* [Action item]: Each record, in full, must be restated word for word.

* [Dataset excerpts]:
Segment Open
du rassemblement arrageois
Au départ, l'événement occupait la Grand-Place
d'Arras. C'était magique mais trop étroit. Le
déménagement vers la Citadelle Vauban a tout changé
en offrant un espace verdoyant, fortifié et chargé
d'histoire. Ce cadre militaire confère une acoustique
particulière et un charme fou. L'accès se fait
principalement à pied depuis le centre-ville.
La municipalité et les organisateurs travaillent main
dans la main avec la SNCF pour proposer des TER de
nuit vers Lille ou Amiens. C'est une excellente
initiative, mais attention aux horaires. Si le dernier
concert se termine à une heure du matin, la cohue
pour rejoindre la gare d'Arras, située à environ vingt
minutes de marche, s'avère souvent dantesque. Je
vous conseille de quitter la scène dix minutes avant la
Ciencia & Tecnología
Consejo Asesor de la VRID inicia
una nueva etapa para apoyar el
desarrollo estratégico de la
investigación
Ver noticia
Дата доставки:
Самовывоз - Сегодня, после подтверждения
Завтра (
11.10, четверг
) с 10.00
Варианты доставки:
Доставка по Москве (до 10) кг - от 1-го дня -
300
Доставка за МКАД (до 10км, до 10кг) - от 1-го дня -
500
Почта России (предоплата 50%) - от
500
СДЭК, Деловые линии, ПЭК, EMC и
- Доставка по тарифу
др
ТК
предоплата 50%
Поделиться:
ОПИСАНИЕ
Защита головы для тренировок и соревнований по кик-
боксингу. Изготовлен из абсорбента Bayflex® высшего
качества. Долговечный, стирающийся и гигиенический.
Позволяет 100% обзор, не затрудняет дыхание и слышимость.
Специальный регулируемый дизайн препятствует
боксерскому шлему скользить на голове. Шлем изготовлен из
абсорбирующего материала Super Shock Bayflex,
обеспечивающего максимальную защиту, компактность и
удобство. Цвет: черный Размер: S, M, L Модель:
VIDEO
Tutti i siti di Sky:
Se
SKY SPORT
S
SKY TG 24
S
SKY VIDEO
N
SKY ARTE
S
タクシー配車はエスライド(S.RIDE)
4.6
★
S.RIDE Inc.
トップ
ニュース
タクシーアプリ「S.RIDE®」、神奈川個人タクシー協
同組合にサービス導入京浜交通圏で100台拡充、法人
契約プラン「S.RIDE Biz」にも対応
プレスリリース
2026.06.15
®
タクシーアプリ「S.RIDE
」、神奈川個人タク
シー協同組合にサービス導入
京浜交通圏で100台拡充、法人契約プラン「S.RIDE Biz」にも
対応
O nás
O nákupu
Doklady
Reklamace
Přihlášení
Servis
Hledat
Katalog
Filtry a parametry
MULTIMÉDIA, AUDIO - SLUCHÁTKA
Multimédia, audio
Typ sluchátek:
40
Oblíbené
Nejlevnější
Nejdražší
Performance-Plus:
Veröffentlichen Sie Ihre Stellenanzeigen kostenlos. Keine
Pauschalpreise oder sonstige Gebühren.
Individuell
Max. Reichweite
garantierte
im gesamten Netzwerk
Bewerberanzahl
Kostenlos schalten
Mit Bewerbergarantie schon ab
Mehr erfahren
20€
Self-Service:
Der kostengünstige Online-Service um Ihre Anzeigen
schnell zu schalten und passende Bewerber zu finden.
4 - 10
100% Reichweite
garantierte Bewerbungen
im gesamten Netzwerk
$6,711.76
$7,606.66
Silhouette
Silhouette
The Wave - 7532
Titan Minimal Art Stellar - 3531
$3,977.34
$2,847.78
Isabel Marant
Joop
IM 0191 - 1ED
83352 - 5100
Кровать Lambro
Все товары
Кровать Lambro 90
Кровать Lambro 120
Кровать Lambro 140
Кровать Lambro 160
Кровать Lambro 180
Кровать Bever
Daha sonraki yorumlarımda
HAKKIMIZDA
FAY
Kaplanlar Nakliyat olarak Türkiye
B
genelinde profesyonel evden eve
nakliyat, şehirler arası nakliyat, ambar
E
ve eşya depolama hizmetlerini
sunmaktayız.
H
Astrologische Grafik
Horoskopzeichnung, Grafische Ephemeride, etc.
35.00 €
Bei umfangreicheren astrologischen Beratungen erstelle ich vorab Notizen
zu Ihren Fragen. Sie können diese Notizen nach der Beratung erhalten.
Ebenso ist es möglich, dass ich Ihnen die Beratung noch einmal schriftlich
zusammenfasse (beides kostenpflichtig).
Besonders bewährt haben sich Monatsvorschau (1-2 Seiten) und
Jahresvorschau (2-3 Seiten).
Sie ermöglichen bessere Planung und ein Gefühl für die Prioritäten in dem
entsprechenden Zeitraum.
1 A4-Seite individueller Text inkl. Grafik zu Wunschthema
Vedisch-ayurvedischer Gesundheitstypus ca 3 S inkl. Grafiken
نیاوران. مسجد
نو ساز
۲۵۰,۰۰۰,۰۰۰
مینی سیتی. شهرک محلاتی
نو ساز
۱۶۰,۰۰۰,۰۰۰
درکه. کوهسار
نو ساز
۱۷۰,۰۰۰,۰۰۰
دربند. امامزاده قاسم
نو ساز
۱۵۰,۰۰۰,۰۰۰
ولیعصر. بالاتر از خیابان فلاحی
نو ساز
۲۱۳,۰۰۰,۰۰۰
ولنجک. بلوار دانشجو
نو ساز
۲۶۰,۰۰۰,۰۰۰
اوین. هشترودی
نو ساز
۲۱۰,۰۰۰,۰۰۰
Segment Closed
* [Answer to this problem]:
du rassemblement arrageois
Au départ, l'événement occupait la Grand-Place
d'Arras. C'était magique mais trop étroit. Le
déménagement vers la Citadelle Vauban a tout changé
en offrant un espace verdoyant, fortifié et chargé
d'histoire. Ce cadre militaire confère une acoustique
particulière et un charme fou. L'accès se fait
principalement à pied depuis le centre-ville.
La municipalité et les organisateurs travaillent main
dans la main avec la SNCF pour proposer des TER de
nuit vers Lille ou Amiens. C'est une excellente
initiative, mais attention aux horaires. Si le dernier
concert se termine à une heure du matin, la cohue
pour rejoindre la gare d'Arras, située à environ vingt
minutes de marche, s'avère souvent dantesque. Je
vous conseille de quitter la scène dix minutes avant la
Ciencia & Tecnología
Consejo Asesor de la VRID inicia
una nueva etapa para apoyar el
desarrollo estratégico de la
investigación
Ver noticia
Дата доставки:
Самовывоз - Сегодня, после подтверждения
Завтра (
11.10, четверг
) с 10.00
Варианты доставки:
Доставка по Москве (до 10) кг - от 1-го дня -
300
Доставка за МКАД (до 10км, до 10кг) - от 1-го дня -
500
Почта России (предоплата 50%) - от
500
СДЭК, Деловые линии, ПЭК, EMC и
- Доставка по тарифу
др
ТК
предоплата 50%
Поделиться:
ОПИСАНИЕ
Защита головы для тренировок и соревнований по кик-
боксингу. Изготовлен из абсорбента Bayflex® высшего
качества. Долговечный, стирающийся и гигиенический.
Позволяет 100% обзор, не затрудняет дыхание и слышимость.
Специальный регулируемый дизайн препятствует
боксерскому шлему скользить на голове. Шлем изготовлен из
абсорбирующего материала Super Shock Bayflex,
обеспечивающего максимальную защиту, компактность и
удобство. Цвет: черный Размер: S, M, L Модель:
VIDEO
Tutti i siti di Sky:
Se
SKY SPORT
S
SKY TG 24
S
SKY VIDEO
N
SKY ARTE
S
タクシー配車はエスライド(S.RIDE)
4.6
★
S.RIDE Inc.
トップ
ニュース
タクシーアプリ「S.RIDE®」、神奈川個人タクシー協
同組合にサービス導入京浜交通圏で100台拡充、法人
契約プラン「S.RIDE Biz」にも対応
プレスリリース
2026.06.15
®
タクシーアプリ「S.RIDE
」、神奈川個人タク
シー協同組合にサービス導入
京浜交通圏で100台拡充、法人契約プラン「S.RIDE Biz」にも
対応
O nás
O nákupu
Doklady
Reklamace
Přihlášení
Servis
Hledat
Katalog
Filtry a parametry
MULTIMÉDIA, AUDIO - SLUCHÁTKA
Multimédia, audio
Typ sluchátek:
40
Oblíbené
Nejlevnější
Nejdražší
Performance-Plus:
Veröffentlichen Sie Ihre Stellenanzeigen kostenlos. Keine
Pauschalpreise oder sonstige Gebühren.
Individuell
Max. Reichweite
garantierte
im gesamten Netzwerk
Bewerberanzahl
Kostenlos schalten
Mit Bewerbergarantie schon ab
Mehr erfahren
20€
Self-Service:
Der kostengünstige Online-Service um Ihre Anzeigen
schnell zu schalten und passende Bewerber zu finden.
4 - 10
100% Reichweite
garantierte Bewerbungen
im gesamten Netzwerk
$6,711.76
$7,606.66
Silhouette
Silhouette
The Wave - 7532
Titan Minimal Art Stellar - 3531
$3,977.34
$2,847.78
Isabel Marant
Joop
IM 0191 - 1ED
83352 - 5100
Кровать Lambro
Все товары
Кровать Lambro 90
Кровать Lambro 120
Кровать Lambro 140
Кровать Lambro 160
Кровать Lambro 180
Кровать Bever
Daha sonraki yorumlarımda
HAKKIMIZDA
FAY
Kaplanlar Nakliyat olarak Türkiye
B
genelinde profesyonel evden eve
nakliyat, şehirler arası nakliyat, ambar
E
ve eşya depolama hizmetlerini
sunmaktayız.
H
Astrologische Grafik
Horoskopzeichnung, Grafische Ephemeride, etc.
35.00 €
Bei umfangreicheren astrologischen Beratungen erstelle ich vorab Notizen
zu Ihren Fragen. Sie können diese Notizen nach der Beratung erhalten.
Ebenso ist es möglich, dass ich Ihnen die Beratung noch einmal schriftlich
zusammenfasse (beides kostenpflichtig).
Besonders bewährt haben sich Monatsvorschau (1-2 Seiten) und
Jahresvorschau (2-3 Seiten).
Sie ermöglichen bessere Planung und ein Gefühl für die Prioritäten in dem
entsprechenden Zeitraum.
1 A4-Seite individueller Text inkl. Grafik zu Wunschthema
Vedisch-ayurvedischer Gesundheitstypus ca 3 S inkl. Grafiken
نیاوران. مسجد
نو ساز
۲۵۰,۰۰۰,۰۰۰
مینی سیتی. شهرک محلاتی
نو ساز
۱۶۰,۰۰۰,۰۰۰
درکه. کوهسار
نو ساز
۱۷۰,۰۰۰,۰۰۰
دربند. امامزاده قاسم
نو ساز
۱۵۰,۰۰۰,۰۰۰
ولیعصر. بالاتر از خیابان فلاحی
نو ساز
۲۱۳,۰۰۰,۰۰۰
ولنجک. بلوار دانشجو
نو ساز
۲۶۰,۰۰۰,۰۰۰
اوین. هشترودی
نو ساز
۲۱۰,۰۰۰,۰۰۰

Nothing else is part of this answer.